A1c misclassified 73.07 percent of diabetes mellitus cases defined by oral glucose tolerance test
MONDAY, March 25, 2019 (HealthDay News) — The prevalence of diabetes mellitus (DM) is underestimated and normal glucose tolerance (NGT) is overestimated using hemoglobin A1c (A1c) criteria, according to a study presented at the annual meeting of The Endocrine Society, held from March 23 to 26 in New Orleans.
Maria Mercedes Chang Villacreses, M.D., from the City of Hope National Medical Center in Duarte, California, and colleagues compared the states of glucose tolerance defined by A1c and by the oral glucose tolerance test (OGTT) in a sample of 9,000 adults from the 2005 to 2014 National Health and Nutrition Examination Survey. The sensitivity and specificity of A1c for DM and NGT were assessed in reference to OGTT.
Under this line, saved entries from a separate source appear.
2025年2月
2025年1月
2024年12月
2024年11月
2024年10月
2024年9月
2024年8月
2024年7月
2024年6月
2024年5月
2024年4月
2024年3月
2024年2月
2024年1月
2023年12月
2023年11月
The researchers observed a significant difference in the distribution of glucose tolerance states defined by A1c and OGTT. The sensitivity and specificity for the diagnosis of DM by A1c were 26.93 and 99.39 percent, respectively, in reference to OGTT. With the A1c criteria, A1c misclassified 73.07 percent of DM defined by OGTT. The sensitivity and specificity of NGT diagnosis by A1c were 84.91 and 43.53 percent, respectively, in reference to OGTT. A1c misclassified 15.09 percent of NGT defined by OGTT using A1c criteria.
“Our results indicated that the prevalence of diabetes and normal glucose tolerance defined solely by A1c is highly unreliable, with a significant tendency for underestimation of the prevalence of diabetes and overestimation of normal glucose tolerance,” Chang Villacreses said in a statement.